Not just a Silicon Valley divorce story5
Loved this book. The author has an unnerving talent to wrap you completely into his family. I couldn't put this book down and hated for it to end. This is one book that will stick with me for a while.

The Silicon Valley aspect is secondary. This is the true tale of what all too commonly happens to children of divorce. Jeff's mother decides she no longer wants to be married. It's time for HER to have fun--she immerses herself in her career (which she has started before her divorce) and loves the dating scene. No longer putting her children first, they drift. Drugs, sex, no real place to call home, and no one to truly parent them. Jeff is the least impacted--already out of high school, he flees Silicon Valley and later enrolls in Berkeley. Jeff brother Jerry doesn't come out so lucky. Jeff's young sister Jill lives her life as she pleases--stays out all night, drops out of school. Mom continues to be more concerned about her own fun. Dad is still around, lost on his own, and seemingly unable to provide much emotional support for his kids.

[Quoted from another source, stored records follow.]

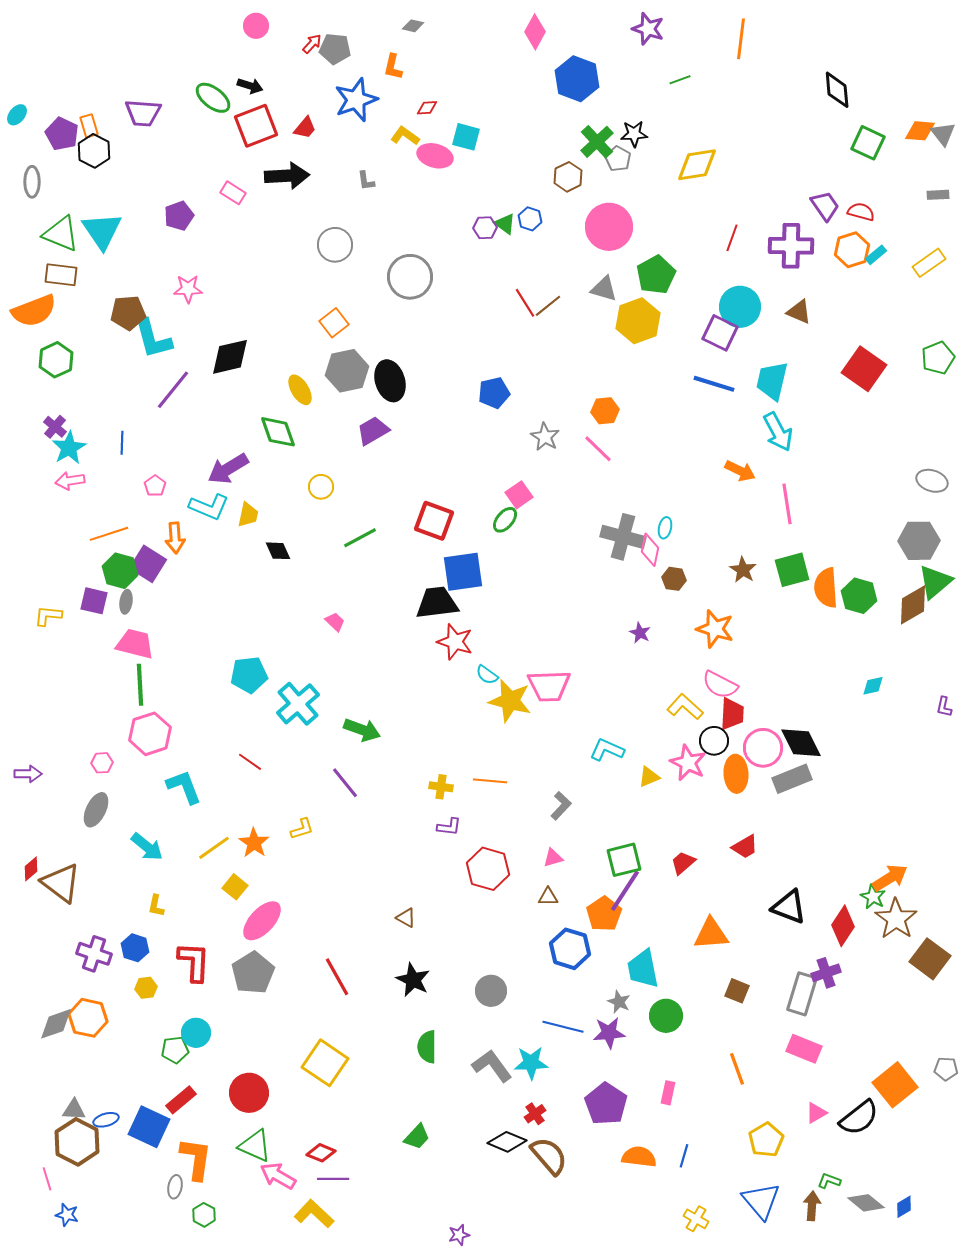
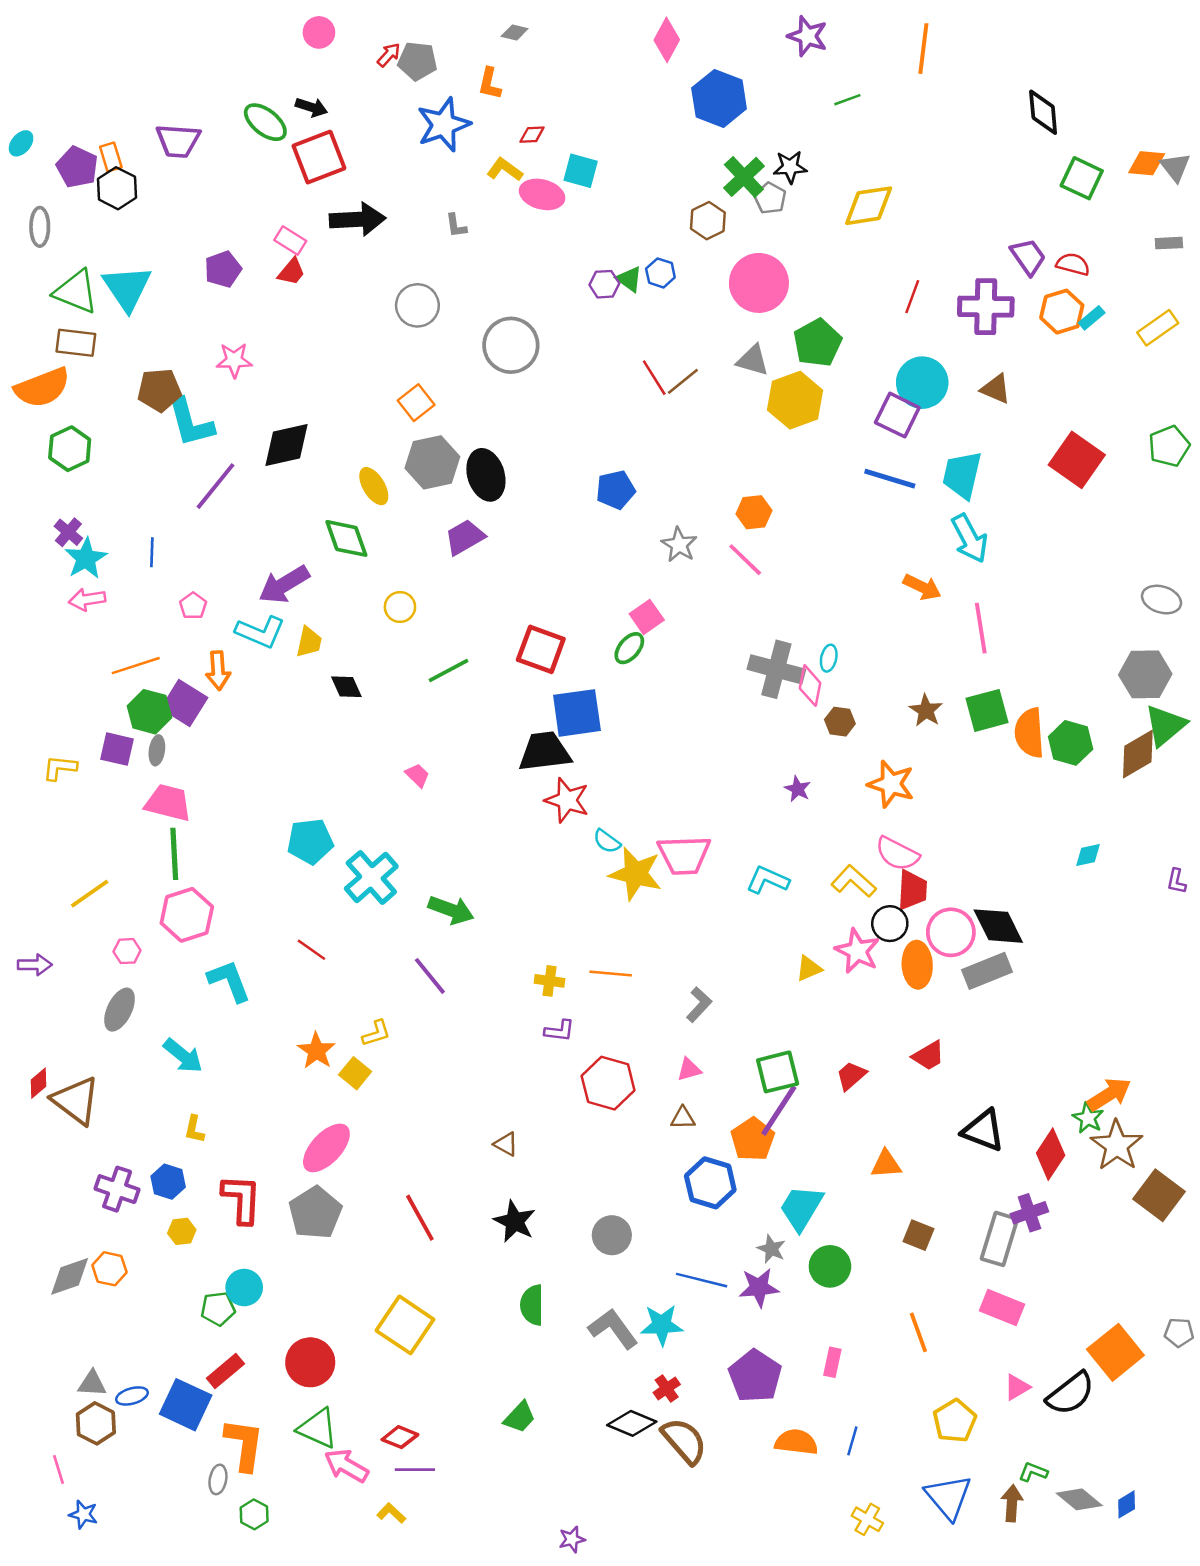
red trapezoid: (305, 128) -> (292, 272), moved
cyan L-shape: (607, 750) -> (768, 880), moved
yellow line: (214, 848) -> (90, 894), moved
yellow square: (235, 887) -> (355, 1073), moved
orange triangle: (711, 934) -> (886, 1164), size x0.7
cyan trapezoid: (643, 969) -> (801, 1208), turned 42
orange hexagon: (88, 1018) -> (110, 1269), size x0.7
brown hexagon: (77, 1142) -> (96, 1423), size x0.7
yellow L-shape: (314, 1214) -> (391, 1513), size x0.6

Maybe part of my attraction to this book lies in the similarities to my own life. I suppose many would find this book a depressing read. I found it encouraging to see Jeff and Jill land on their feet and lead their own productive lives.

Reality check4
This story could be centered just about anywhere. The reviewer from Sunnyvale aside (why so defensive?), this is a treatise on falling outside the clique in today's America. Whether the setting is Silicon Valley, Orange County, Fairfax County, Cambridge, etc... this writing hits home with more of us than we might like to admit. Whether it be computers, day trading, e-tailing, whatever the fast moving hot thing is, this book illustrates how easily such "progress" can wrench a family apart and leave behind wreckage and despair. Dear old Dad loves his time honored trade, dotes on his family and basically is a good but rather boring guy. Mom comes alive when she discovers an exciting place to work and this is the death knell for the traditional family. Sound familiar? Reverse the roles and it still applies. The beauty of this book is the relevance and honesty of it. Goodell doesn't need to exaggerate anything... many of us have lived through or are living through similar things. Personally, I like Michele and Leonard... even though Leonard reminds me a little too much of my own mentors. This book might make you think, but most likely it will make you nod your head thinking "I can relate". Should you, dear reader, be one of the decreasing numbers of people in a stable, well orderd family, this will be a somewhat voyeuristic read but very informative. Definitely worth the time.